● **Information given**
[Start of Attachment]

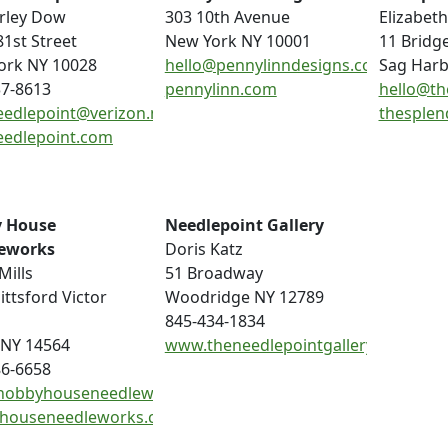
rley Dow
303 10th Avenue
Elizabeth
81st Street
New York NY 10001
11 Bridg
ork NY 10028
hello@pennylinndesigns.com
Sag Harb
37-8613
pennylinn.com
hello@th
eedlepoint@verizon.net
thesplen
eedlepoint.com
 House
Needlepoint Gallery
eworks
Doris Katz
Mills
51 Broadway
ittsford Victor
Woodridge NY 12789
845-434-1834
 NY 14564
www.theneedlepointgallery.com
86-6658
hobbyhouseneedleworks.com
houseneedleworks.com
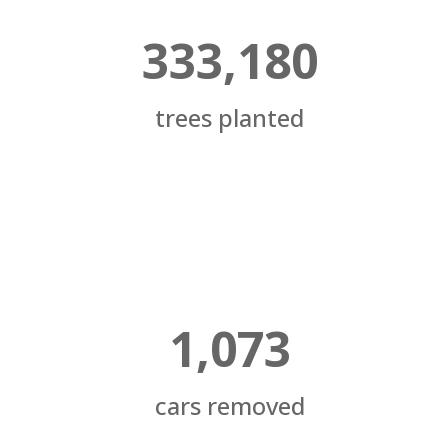
333,180
trees planted
1,073
cars removed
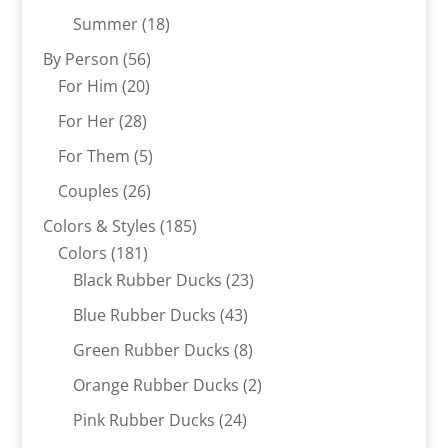
products
18
Summer
18
products
56
By Person
56
20
products
For Him
20
products
28
For Her
28
products
5
For Them
5
products
26
Couples
26
products
185
Colors & Styles
185
181
products
Colors
181
products
23
Black Rubber Ducks
23
products
43
Blue Rubber Ducks
43
products
8
Green Rubber Ducks
8
products
2
Orange Rubber Ducks
2
products
24
Pink Rubber Ducks
24
products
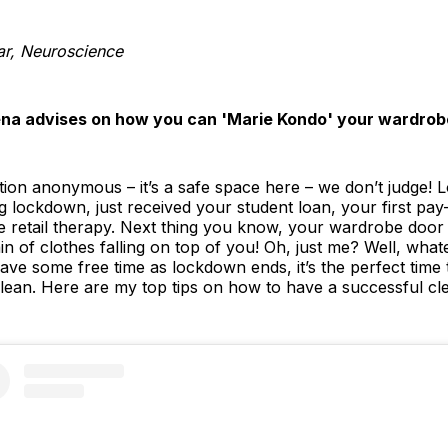
ar, Neuroscience
ena advises on how you can 'Marie Kondo' your wardrob
on anonymous – it’s a safe space here – we don’t judge! L
 lockdown, just received your student loan, your first p
he retail therapy. Next thing you know, your wardrobe door i
ain of clothes falling on top of you! Oh, just me? Well, wh
ll have some free time as lockdown ends, it’s the perfect tim
lean. Here are my top tips on how to have a successful cle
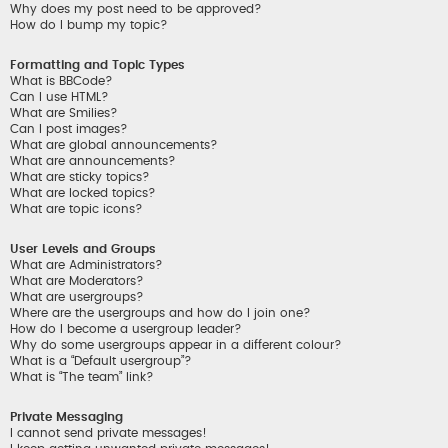
Why does my post need to be approved?
How do I bump my topic?
Formatting and Topic Types
What is BBCode?
Can I use HTML?
What are Smilies?
Can I post images?
What are global announcements?
What are announcements?
What are sticky topics?
What are locked topics?
What are topic icons?
User Levels and Groups
What are Administrators?
What are Moderators?
What are usergroups?
Where are the usergroups and how do I join one?
How do I become a usergroup leader?
Why do some usergroups appear in a different colour?
What is a “Default usergroup”?
What is “The team” link?
Private Messaging
I cannot send private messages!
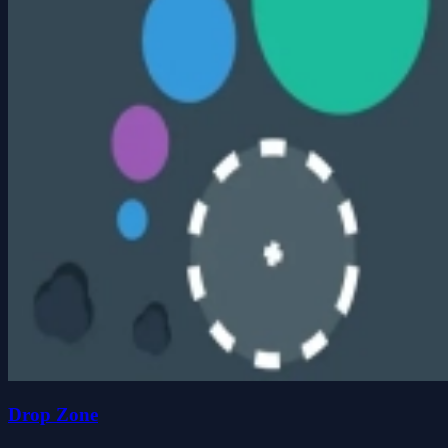
Drop Zone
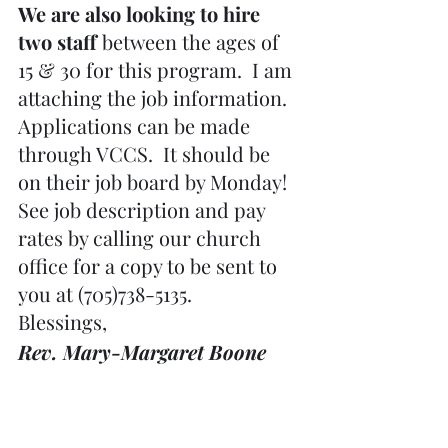
We are also looking to hire 
two staff
 between the ages of 
15 & 30 for this program.  I am 
attaching the job information. 
Applications can be made 
through VCCS.  It should be 
on their job board by Monday! 
See job description and pay 
rates by calling our church 
office for a copy to be sent to 
you at (705)738-5135.
Blessings, 
Rev. Mary-Margaret Boone
FEASTING ON THE WORK 
BIBLE STUDY…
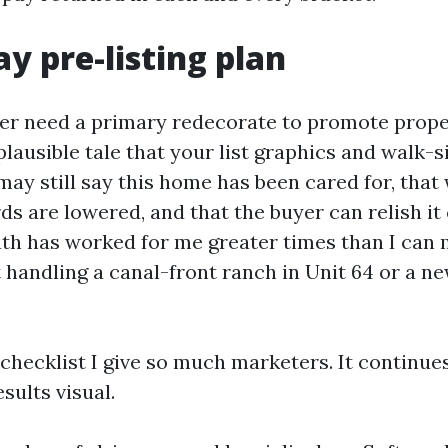
ay pre-listing plan
er need a primary redecorate to promote prope
plausible tale that your list graphics and walk-s
 may still say this home has been cared for, tha
ds are lowered, and that the buyer can relish it
th has worked for me greater times than I can 
handling a canal-front ranch in Unit 64 or a ne
 checklist I give so much marketers. It continue
esults visual.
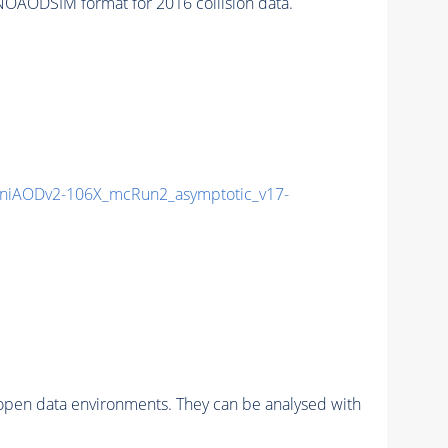
OAODSIM format for 2016 collision data.
niAODv2-106X_mcRun2_asymptotic_v17-
pen data environments. They can be analysed with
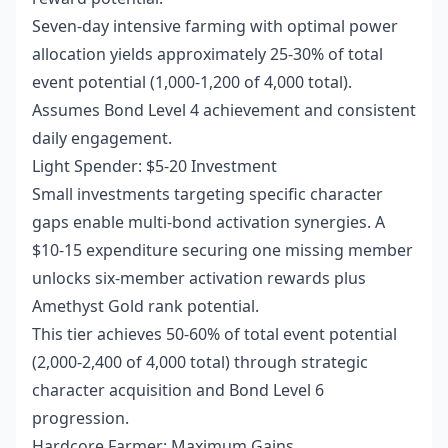
Seven-day intensive farming with optimal power
allocation yields approximately 25-30% of total
event potential (1,000-1,200 of 4,000 total).
Assumes Bond Level 4 achievement and consistent
daily engagement.
Light Spender: $5-20 Investment
Small investments targeting specific character
gaps enable multi-bond activation synergies. A
$10-15 expenditure securing one missing member
unlocks six-member activation rewards plus
Amethyst Gold rank potential.
This tier achieves 50-60% of total event potential
(2,000-2,400 of 4,000 total) through strategic
character acquisition and Bond Level 6
progression.
Hardcore Farmer: Maximum Gains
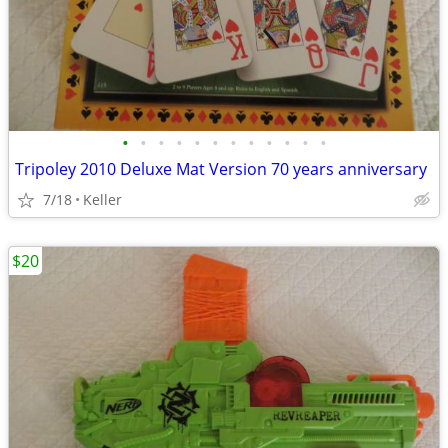
•
•
•
•
•
•
•
•
•
•
•
•
Tripoley 2010 Deluxe Mat Version 70 years anniversary
7/18
Keller
$20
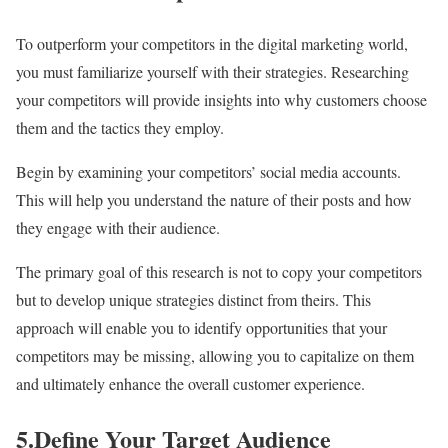
To outperform your competitors in the digital marketing world,
you must familiarize yourself with their strategies. Researching
your competitors will provide insights into why customers choose
them and the tactics they employ.
Begin by examining your competitors’ social media accounts.
This will help you understand the nature of their posts and how
they engage with their audience.
The primary goal of this research is not to copy your competitors
but to develop unique strategies distinct from theirs. This
approach will enable you to identify opportunities that your
competitors may be missing, allowing you to capitalize on them
and ultimately enhance the overall customer experience.
5.Define Your Target Audience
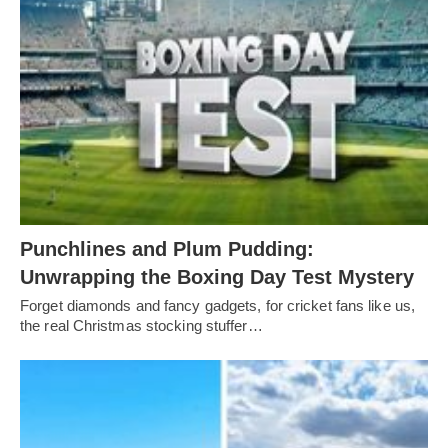
Punchlines and Plum Pudding:
Unwrapping the Boxing Day Test Mystery
Forget diamonds and fancy gadgets, for cricket fans like us,
the real Christmas stocking stuffer…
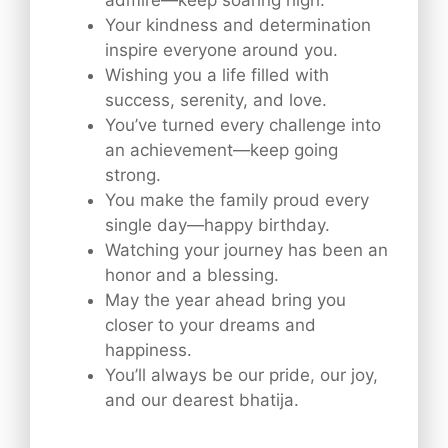
Your kindness and determination
inspire everyone around you.
Wishing you a life filled with
success, serenity, and love.
You’ve turned every challenge into
an achievement—keep going
strong.
You make the family proud every
single day—happy birthday.
Watching your journey has been an
honor and a blessing.
May the year ahead bring you
closer to your dreams and
happiness.
You’ll always be our pride, our joy,
and our dearest bhatija.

[End of Attachment]

● **What you are asked to do**
Write out the text of all the items above again, swapping "Rubber Ducks" for "Rubber Duckies" and changing nothing else. Leave the pictures out of your answer.

● **Answer to the problem**
rley Dow
303 10th Avenue
Elizabeth
81st Street
New York NY 10001
11 Bridg
ork NY 10028
hello@pennylinndesigns.com
Sag Harb
37-8613
pennylinn.com
hello@th
eedlepoint@verizon.net
thesplen
eedlepoint.com
 House
Needlepoint Gallery
eworks
Doris Katz
Mills
51 Broadway
ittsford Victor
Woodridge NY 12789
845-434-1834
 NY 14564
www.theneedlepointgallery.com
86-6658
hobbyhouseneedleworks.com
houseneedleworks.com
333,180
trees planted
1,073
cars removed
products
18
Summer
18
products
56
By Person
56
20
products
For Him
20
products
28
For Her
28
products
5
For Them
5
products
26
Couples
26
products
185
Colors & Styles
185
181
products
Colors
181
products
23
Black Rubber Duckies
23
products
43
Blue Rubber Duckies
43
products
8
Green Rubber Duckies
8
products
2
Orange Rubber Duckies
2
products
24
Pink Rubber Duckies
24
products
ar, Neuroscience
ena advises on how you can 'Marie Kondo' your wardrob
on anonymous – it’s a safe space here – we don’t judge! L
 lockdown, just received your student loan, your first p
he retail therapy. Next thing you know, your wardrobe door i
ain of clothes falling on top of you! Oh, just me? Well, wh
ll have some free time as lockdown ends, it’s the perfect tim
lean. Here are my top tips on how to have a successful cle
Why does my post need to be approved?
How do I bump my topic?
Formatting and Topic Types
What is BBCode?
Can I use HTML?
What are Smilies?
Can I post images?
What are global announcements?
What are announcements?
What are sticky topics?
What are locked topics?
What are topic icons?
User Levels and Groups
What are Administrators?
What are Moderators?
What are usergroups?
Where are the usergroups and how do I join one?
How do I become a usergroup leader?
Why do some usergroups appear in a different colour?
What is a “Default usergroup”?
What is “The team” link?
Private Messaging
I cannot send private messages!
Drop Zone
We are also looking to hire 
two staff
 between the ages of 
15 & 30 for this program.  I am 
attaching the job information. 
Applications can be made 
through VCCS.  It should be 
on their job board by Monday! 
See job description and pay 
rates by calling our church 
office for a copy to be sent to 
you at (705)738-5135.
Blessings, 
Rev. Mary-Margaret Boone
FEASTING ON THE WORK 
BIBLE STUDY…
ay pre-listing plan
er need a primary redecorate to promote prope
plausible tale that your list graphics and walk-s
 may still say this home has been cared for, tha
ds are lowered, and that the buyer can relish it
th has worked for me greater times than I can 
handling a canal-front ranch in Unit 64 or a ne
 checklist I give so much marketers. It continue
esults visual.
OAODSIM format for 2016 collision data.
niAODv2-106X_mcRun2_asymptotic_v17-
pen data environments. They can be analysed with
Seven-day intensive farming with optimal power
allocation yields approximately 25-30% of total
event potential (1,000-1,200 of 4,000 total).
Assumes Bond Level 4 achievement and consistent
daily engagement.
Light Spender: $5-20 Investment
Small investments targeting specific character
gaps enable multi-bond activation synergies. A
$10-15 expenditure securing one missing member
unlocks six-member activation rewards plus
Amethyst Gold rank potential.
This tier achieves 50-60% of total event potential
(2,000-2,400 of 4,000 total) through strategic
character acquisition and Bond Level 6
progression.
Hardcore Farmer: Maximum Gains
•
•
•
•
•
•
•
•
•
•
•
•
Tripoley 2010 Deluxe Mat Version 70 years anniversary
7/18
Keller
$20
To outperform your competitors in the digital marketing world,
you must familiarize yourself with their strategies. Researching
your competitors will provide insights into why customers choose
them and the tactics they employ.
Begin by examining your competitors’ social media accounts.
This will help you understand the nature of their posts and how
they engage with their audience.
The primary goal of this research is not to copy your competitors
but to develop unique strategies distinct from theirs. This
approach will enable you to identify opportunities that your
competitors may be missing, allowing you to capitalize on them
and ultimately enhance the overall customer experience.
5.Define Your Target Audience
Punchlines and Plum Pudding:
Unwrapping the Boxing Day Test Mystery
Forget diamonds and fancy gadgets, for cricket fans like us,
the real Christmas stocking stuffer…
Your kindness and determination
inspire everyone around you.
Wishing you a life filled with
success, serenity, and love.
You’ve turned every challenge into
an achievement—keep going
strong.
You make the family proud every
single day—happy birthday.
Watching your journey has been an
honor and a blessing.
May the year ahead bring you
closer to your dreams and
happiness.
You’ll always be our pride, our joy,
and our dearest bhatija.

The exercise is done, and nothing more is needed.